**ACTIVITY:** Repeat all of the data precisely.

Stored data entries:
....
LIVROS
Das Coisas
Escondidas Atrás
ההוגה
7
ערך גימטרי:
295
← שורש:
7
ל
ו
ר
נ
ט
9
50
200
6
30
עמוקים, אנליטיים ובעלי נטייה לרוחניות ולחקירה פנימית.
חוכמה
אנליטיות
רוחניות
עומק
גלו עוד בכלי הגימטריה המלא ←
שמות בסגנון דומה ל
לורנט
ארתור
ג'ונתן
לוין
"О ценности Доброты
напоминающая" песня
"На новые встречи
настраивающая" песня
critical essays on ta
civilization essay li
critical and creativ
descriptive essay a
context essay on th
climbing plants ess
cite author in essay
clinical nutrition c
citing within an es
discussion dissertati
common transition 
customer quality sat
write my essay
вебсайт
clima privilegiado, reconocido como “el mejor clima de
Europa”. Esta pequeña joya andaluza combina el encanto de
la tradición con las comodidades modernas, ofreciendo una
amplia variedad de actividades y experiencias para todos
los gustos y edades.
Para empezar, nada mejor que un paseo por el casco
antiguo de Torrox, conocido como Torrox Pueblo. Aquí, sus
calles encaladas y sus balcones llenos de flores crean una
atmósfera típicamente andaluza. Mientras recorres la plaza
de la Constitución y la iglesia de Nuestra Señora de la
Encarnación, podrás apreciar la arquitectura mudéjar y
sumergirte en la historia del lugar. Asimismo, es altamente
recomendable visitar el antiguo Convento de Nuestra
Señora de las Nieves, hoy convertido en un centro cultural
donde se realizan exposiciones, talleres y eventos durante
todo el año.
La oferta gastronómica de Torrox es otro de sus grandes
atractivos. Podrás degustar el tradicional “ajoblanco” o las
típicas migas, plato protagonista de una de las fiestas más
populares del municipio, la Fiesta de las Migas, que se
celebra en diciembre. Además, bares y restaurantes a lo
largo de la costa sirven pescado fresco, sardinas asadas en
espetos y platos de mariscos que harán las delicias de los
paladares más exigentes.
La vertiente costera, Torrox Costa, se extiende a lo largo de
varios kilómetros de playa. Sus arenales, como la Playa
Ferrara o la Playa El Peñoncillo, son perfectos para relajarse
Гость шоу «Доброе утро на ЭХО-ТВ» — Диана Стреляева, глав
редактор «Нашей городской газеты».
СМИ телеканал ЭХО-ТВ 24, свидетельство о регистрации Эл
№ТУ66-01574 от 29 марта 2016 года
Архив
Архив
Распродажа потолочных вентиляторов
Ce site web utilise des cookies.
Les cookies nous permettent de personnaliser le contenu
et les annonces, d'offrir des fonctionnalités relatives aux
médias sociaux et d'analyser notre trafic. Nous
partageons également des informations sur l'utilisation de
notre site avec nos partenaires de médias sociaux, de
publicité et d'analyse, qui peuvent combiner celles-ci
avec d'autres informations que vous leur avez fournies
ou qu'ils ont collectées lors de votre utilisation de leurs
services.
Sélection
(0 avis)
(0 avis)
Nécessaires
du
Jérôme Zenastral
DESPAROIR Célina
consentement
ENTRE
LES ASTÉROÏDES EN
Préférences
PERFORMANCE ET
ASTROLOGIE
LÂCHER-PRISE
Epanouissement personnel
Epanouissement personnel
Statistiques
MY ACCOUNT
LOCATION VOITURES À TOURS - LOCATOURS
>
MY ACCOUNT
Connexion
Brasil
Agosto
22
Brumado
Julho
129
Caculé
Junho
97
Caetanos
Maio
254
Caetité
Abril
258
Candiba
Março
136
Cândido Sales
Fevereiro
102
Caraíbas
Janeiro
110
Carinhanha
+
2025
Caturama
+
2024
....
**RESPONSE TO THIS EXERCISE:**
LIVROS
Das Coisas
Escondidas Atrás
ההוגה
7
ערך גימטרי:
295
← שורש:
7
ל
ו
ר
נ
ט
9
50
200
6
30
עמוקים, אנליטיים ובעלי נטייה לרוחניות ולחקירה פנימית.
חוכמה
אנליטיות
רוחניות
עומק
גלו עוד בכלי הגימטריה המלא ←
שמות בסגנון דומה ל
לורנט
ארתור
ג'ונתן
לוין
"О ценности Доброты
напоминающая" песня
"На новые встречи
настраивающая" песня
critical essays on ta
civilization essay li
critical and creativ
descriptive essay a
context essay on th
climbing plants ess
cite author in essay
clinical nutrition c
citing within an es
discussion dissertati
common transition 
customer quality sat
write my essay
вебсайт
clima privilegiado, reconocido como “el mejor clima de
Europa”. Esta pequeña joya andaluza combina el encanto de
la tradición con las comodidades modernas, ofreciendo una
amplia variedad de actividades y experiencias para todos
los gustos y edades.
Para empezar, nada mejor que un paseo por el casco
antiguo de Torrox, conocido como Torrox Pueblo. Aquí, sus
calles encaladas y sus balcones llenos de flores crean una
atmósfera típicamente andaluza. Mientras recorres la plaza
de la Constitución y la iglesia de Nuestra Señora de la
Encarnación, podrás apreciar la arquitectura mudéjar y
sumergirte en la historia del lugar. Asimismo, es altamente
recomendable visitar el antiguo Convento de Nuestra
Señora de las Nieves, hoy convertido en un centro cultural
donde se realizan exposiciones, talleres y eventos durante
todo el año.
La oferta gastronómica de Torrox es otro de sus grandes
atractivos. Podrás degustar el tradicional “ajoblanco” o las
típicas migas, plato protagonista de una de las fiestas más
populares del municipio, la Fiesta de las Migas, que se
celebra en diciembre. Además, bares y restaurantes a lo
largo de la costa sirven pescado fresco, sardinas asadas en
espetos y platos de mariscos que harán las delicias de los
paladares más exigentes.
La vertiente costera, Torrox Costa, se extiende a lo largo de
varios kilómetros de playa. Sus arenales, como la Playa
Ferrara o la Playa El Peñoncillo, son perfectos para relajarse
Гость шоу «Доброе утро на ЭХО-ТВ» — Диана Стреляева, глав
редактор «Нашей городской газеты».
СМИ телеканал ЭХО-ТВ 24, свидетельство о регистрации Эл
№ТУ66-01574 от 29 марта 2016 года
Архив
Архив
Распродажа потолочных вентиляторов
Ce site web utilise des cookies.
Les cookies nous permettent de personnaliser le contenu
et les annonces, d'offrir des fonctionnalités relatives aux
médias sociaux et d'analyser notre trafic. Nous
partageons également des informations sur l'utilisation de
notre site avec nos partenaires de médias sociaux, de
publicité et d'analyse, qui peuvent combiner celles-ci
avec d'autres informations que vous leur avez fournies
ou qu'ils ont collectées lors de votre utilisation de leurs
services.
Sélection
(0 avis)
(0 avis)
Nécessaires
du
Jérôme Zenastral
DESPAROIR Célina
consentement
ENTRE
LES ASTÉROÏDES EN
Préférences
PERFORMANCE ET
ASTROLOGIE
LÂCHER-PRISE
Epanouissement personnel
Epanouissement personnel
Statistiques
MY ACCOUNT
LOCATION VOITURES À TOURS - LOCATOURS
>
MY ACCOUNT
Connexion
Brasil
Agosto
22
Brumado
Julho
129
Caculé
Junho
97
Caetanos
Maio
254
Caetité
Abril
258
Candiba
Março
136
Cândido Sales
Fevereiro
102
Caraíbas
Janeiro
110
Carinhanha
+
2025
Caturama
+
2024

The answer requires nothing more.